[Collection entries]

________________

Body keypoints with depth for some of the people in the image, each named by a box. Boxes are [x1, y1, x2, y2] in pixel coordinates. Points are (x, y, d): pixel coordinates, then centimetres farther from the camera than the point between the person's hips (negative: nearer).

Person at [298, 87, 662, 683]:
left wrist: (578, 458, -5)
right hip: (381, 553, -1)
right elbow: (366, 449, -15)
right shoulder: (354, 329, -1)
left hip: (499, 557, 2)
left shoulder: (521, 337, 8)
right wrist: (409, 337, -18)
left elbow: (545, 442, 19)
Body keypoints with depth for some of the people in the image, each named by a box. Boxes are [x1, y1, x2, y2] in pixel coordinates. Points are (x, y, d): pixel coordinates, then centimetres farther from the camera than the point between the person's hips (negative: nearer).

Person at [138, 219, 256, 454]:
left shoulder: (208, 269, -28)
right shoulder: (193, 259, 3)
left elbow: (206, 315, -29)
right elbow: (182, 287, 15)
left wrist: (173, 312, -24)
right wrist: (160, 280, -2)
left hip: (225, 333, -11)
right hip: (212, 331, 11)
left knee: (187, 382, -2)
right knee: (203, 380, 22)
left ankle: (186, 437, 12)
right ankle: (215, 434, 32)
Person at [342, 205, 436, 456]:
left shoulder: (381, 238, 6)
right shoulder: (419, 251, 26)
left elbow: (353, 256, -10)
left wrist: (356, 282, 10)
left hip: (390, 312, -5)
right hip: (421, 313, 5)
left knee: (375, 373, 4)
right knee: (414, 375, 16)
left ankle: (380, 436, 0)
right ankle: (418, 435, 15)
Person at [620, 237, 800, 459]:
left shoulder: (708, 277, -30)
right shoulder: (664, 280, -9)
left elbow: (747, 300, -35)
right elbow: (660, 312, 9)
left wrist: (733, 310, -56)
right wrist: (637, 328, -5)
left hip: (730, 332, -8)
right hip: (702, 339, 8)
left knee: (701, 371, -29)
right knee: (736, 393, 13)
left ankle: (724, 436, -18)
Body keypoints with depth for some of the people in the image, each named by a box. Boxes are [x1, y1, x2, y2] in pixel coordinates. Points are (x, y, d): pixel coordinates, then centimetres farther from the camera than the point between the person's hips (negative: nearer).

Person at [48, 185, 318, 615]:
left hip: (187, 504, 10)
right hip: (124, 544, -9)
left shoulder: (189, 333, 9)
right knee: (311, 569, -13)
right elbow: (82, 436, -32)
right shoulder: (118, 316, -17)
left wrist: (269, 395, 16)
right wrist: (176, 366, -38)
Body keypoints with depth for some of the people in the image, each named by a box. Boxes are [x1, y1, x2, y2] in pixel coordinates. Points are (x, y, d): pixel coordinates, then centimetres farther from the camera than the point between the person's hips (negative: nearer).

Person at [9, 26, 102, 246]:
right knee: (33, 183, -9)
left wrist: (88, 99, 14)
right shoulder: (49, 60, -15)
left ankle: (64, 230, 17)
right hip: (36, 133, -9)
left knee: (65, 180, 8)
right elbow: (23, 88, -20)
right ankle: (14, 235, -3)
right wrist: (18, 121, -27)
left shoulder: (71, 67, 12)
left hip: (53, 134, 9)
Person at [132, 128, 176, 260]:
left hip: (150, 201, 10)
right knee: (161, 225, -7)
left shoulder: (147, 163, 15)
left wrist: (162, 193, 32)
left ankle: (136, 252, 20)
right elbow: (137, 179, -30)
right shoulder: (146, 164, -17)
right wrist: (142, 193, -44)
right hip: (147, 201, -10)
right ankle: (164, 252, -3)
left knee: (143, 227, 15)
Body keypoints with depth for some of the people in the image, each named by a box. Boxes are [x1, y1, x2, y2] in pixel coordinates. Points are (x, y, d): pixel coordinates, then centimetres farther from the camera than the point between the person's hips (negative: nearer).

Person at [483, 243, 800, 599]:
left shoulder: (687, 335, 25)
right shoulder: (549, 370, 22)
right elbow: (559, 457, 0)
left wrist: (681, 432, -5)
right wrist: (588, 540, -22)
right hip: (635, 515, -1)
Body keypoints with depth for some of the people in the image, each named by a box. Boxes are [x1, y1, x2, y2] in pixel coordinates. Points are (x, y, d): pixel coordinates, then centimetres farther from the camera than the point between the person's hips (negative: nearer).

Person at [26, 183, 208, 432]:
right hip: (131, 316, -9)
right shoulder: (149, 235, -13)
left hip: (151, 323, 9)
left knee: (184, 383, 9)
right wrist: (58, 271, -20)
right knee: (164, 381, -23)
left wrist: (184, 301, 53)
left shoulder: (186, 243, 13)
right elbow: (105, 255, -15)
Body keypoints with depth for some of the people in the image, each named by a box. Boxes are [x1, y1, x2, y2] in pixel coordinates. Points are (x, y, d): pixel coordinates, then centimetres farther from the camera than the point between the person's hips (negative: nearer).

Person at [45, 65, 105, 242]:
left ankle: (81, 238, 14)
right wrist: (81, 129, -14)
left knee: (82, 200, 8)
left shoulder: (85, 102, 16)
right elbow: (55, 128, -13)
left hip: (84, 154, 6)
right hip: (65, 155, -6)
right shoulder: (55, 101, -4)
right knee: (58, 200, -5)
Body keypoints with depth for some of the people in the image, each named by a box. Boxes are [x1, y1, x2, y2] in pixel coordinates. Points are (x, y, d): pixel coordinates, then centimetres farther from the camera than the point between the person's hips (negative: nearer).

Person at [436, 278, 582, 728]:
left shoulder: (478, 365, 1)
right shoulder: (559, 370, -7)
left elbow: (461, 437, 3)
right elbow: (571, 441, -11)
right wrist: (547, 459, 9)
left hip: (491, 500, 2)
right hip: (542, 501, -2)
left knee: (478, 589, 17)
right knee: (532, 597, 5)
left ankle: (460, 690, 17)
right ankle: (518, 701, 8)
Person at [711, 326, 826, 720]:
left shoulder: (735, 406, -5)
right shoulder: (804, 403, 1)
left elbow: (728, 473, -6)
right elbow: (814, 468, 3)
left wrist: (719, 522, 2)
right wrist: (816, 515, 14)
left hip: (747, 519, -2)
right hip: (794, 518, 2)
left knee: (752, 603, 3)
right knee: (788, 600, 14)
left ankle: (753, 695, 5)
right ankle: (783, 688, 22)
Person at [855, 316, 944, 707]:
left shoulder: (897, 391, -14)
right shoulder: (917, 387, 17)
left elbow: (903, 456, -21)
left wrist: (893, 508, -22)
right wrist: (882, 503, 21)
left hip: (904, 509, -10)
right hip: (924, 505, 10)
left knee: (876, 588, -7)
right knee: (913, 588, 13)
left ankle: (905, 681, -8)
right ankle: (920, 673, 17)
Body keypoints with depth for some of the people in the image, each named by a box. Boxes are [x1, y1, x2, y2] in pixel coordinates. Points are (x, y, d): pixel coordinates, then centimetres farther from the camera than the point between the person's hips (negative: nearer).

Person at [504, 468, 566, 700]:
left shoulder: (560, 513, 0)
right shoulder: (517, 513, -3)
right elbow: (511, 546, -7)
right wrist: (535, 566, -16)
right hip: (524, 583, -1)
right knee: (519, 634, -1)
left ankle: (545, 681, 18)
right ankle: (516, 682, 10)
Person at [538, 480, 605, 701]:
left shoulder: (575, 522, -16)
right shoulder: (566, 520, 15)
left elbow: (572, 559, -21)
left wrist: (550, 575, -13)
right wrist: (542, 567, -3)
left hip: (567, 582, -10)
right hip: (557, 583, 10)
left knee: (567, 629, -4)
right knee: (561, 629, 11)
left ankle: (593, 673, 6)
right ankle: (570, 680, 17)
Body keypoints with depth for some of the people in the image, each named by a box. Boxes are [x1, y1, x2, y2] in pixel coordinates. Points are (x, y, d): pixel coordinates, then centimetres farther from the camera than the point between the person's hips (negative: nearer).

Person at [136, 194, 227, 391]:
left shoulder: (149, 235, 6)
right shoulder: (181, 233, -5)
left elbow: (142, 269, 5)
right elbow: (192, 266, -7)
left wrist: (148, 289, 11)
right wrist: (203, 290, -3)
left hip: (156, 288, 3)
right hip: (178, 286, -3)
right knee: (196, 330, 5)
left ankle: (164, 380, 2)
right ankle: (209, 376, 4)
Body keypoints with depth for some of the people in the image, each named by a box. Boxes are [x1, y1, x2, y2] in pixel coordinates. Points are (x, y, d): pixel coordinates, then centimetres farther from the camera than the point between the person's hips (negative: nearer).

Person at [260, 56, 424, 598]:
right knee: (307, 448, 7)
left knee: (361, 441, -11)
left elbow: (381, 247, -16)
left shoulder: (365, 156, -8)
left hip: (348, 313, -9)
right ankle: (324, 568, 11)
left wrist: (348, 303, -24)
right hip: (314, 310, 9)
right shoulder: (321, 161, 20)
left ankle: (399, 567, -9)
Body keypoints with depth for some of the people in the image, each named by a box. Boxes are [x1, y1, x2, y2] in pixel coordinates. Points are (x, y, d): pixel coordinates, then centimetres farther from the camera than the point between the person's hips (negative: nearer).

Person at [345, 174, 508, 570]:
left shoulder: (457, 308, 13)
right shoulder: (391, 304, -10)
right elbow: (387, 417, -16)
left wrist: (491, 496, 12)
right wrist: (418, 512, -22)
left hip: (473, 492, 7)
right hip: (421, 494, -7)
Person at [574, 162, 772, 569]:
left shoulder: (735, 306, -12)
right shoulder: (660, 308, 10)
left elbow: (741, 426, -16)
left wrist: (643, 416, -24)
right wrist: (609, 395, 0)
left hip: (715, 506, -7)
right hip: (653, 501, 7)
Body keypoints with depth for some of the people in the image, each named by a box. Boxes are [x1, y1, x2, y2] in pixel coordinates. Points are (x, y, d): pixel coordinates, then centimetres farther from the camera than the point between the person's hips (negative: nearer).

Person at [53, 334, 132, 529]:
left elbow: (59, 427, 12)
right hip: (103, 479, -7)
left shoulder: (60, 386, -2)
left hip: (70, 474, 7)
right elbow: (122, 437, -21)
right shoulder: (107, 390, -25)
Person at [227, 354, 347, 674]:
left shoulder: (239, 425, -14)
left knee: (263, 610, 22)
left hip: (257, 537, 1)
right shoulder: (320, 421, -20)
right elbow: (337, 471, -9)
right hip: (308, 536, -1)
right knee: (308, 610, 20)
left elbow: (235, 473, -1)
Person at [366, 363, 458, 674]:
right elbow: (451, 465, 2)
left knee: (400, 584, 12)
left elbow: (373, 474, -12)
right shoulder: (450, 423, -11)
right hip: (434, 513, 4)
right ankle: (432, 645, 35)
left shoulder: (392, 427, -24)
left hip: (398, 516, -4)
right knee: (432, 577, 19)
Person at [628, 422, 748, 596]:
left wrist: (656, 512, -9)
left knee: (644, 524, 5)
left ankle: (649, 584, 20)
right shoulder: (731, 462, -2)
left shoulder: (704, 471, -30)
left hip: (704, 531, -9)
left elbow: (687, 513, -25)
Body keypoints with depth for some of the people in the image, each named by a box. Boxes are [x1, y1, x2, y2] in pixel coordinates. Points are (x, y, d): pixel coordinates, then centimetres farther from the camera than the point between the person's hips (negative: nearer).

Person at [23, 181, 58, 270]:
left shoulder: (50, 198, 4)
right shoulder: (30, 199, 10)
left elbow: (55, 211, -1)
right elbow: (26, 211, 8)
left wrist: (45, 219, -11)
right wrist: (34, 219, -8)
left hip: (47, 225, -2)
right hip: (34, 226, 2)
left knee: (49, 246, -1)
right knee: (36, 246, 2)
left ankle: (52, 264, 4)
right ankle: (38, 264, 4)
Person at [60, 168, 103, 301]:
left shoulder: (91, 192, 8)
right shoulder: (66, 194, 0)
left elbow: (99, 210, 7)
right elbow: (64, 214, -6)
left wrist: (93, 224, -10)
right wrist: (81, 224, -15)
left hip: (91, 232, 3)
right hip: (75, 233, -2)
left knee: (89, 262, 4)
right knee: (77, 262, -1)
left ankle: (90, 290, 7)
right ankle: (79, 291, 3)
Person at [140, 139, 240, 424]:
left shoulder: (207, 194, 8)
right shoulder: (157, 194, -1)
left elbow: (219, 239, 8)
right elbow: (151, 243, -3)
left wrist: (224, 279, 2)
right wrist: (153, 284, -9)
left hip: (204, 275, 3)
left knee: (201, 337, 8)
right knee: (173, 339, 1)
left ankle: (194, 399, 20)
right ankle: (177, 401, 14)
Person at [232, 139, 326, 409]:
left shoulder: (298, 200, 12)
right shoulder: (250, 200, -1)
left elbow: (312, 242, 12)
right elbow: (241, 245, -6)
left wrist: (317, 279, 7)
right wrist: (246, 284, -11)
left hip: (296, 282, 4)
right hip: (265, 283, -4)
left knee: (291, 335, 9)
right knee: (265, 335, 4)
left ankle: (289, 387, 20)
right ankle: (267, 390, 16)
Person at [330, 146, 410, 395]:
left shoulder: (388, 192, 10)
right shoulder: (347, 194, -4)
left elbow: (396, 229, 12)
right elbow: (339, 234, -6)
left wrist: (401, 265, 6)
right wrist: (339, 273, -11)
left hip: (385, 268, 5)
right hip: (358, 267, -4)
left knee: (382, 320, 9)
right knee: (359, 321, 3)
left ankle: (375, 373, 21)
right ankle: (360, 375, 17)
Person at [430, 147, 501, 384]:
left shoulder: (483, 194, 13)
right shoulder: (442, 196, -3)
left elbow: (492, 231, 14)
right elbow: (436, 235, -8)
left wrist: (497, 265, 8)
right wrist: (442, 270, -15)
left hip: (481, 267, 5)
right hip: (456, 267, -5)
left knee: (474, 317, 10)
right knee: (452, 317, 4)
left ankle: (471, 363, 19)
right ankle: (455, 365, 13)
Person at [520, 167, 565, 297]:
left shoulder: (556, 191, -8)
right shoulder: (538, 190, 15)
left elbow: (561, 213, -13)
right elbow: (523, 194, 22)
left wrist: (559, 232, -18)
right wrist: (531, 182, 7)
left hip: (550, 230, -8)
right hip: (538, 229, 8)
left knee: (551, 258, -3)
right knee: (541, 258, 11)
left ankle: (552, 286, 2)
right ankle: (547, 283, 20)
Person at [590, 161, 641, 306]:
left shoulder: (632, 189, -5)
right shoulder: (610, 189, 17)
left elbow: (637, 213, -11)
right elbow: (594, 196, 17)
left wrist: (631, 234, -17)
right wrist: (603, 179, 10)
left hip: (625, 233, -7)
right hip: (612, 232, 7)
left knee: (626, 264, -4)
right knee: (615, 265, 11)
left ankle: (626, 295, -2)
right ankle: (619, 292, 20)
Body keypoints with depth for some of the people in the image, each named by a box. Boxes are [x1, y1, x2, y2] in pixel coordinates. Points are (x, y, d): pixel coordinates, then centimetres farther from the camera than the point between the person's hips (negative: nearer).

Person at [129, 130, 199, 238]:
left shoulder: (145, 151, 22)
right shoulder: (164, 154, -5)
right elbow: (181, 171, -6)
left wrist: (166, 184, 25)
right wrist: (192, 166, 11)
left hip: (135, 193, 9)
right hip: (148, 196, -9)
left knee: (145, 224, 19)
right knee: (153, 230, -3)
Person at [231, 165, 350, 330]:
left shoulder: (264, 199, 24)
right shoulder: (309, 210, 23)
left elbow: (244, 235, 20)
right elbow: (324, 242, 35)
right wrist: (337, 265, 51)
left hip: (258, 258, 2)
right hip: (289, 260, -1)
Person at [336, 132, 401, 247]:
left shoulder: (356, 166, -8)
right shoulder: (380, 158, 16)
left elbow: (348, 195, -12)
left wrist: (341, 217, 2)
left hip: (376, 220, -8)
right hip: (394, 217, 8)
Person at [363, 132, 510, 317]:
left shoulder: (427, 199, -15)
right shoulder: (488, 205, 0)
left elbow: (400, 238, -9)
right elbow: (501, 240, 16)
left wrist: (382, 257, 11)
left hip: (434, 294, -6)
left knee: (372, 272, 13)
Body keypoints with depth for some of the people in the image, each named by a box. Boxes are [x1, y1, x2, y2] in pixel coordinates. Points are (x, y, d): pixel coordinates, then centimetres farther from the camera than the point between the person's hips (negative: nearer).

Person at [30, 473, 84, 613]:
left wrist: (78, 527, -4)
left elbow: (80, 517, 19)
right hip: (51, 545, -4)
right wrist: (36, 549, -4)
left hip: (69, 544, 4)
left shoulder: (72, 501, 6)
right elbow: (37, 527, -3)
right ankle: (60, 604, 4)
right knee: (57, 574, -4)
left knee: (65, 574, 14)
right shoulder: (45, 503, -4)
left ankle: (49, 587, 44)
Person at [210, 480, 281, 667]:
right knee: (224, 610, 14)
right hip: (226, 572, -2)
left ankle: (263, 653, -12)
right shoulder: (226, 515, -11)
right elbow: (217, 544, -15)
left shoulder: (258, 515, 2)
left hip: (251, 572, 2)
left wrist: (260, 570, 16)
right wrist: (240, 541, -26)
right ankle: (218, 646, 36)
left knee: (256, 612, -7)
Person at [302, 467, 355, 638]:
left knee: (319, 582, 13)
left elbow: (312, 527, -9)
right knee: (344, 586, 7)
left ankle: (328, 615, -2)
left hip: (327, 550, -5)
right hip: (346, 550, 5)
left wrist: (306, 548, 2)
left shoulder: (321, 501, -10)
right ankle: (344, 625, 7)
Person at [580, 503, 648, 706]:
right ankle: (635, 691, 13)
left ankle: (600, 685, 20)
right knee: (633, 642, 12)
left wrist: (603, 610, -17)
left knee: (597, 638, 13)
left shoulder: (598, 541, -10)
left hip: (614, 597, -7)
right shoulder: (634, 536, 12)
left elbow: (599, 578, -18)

________________

AIM OF THE TASK ▸
Convert the records, starting with the line that contains "left elbow: (99, 210, 7)" and continuing through the line that contains "right elbow: (151, 243, -3)", both ends included, into a JSON list of strings with one string per line and blank lines omitted.

RESPONSE BOX ▸
[
  "left elbow: (99, 210, 7)",
  "right elbow: (64, 214, -6)",
  "left wrist: (93, 224, -10)",
  "right wrist: (81, 224, -15)",
  "left hip: (91, 232, 3)",
  "right hip: (75, 233, -2)",
  "left knee: (89, 262, 4)",
  "right knee: (77, 262, -1)",
  "left ankle: (90, 290, 7)",
  "right ankle: (79, 291, 3)",
  "Person at [140, 139, 240, 424]:",
  "left shoulder: (207, 194, 8)",
  "right shoulder: (157, 194, -1)",
  "left elbow: (219, 239, 8)",
  "right elbow: (151, 243, -3)"
]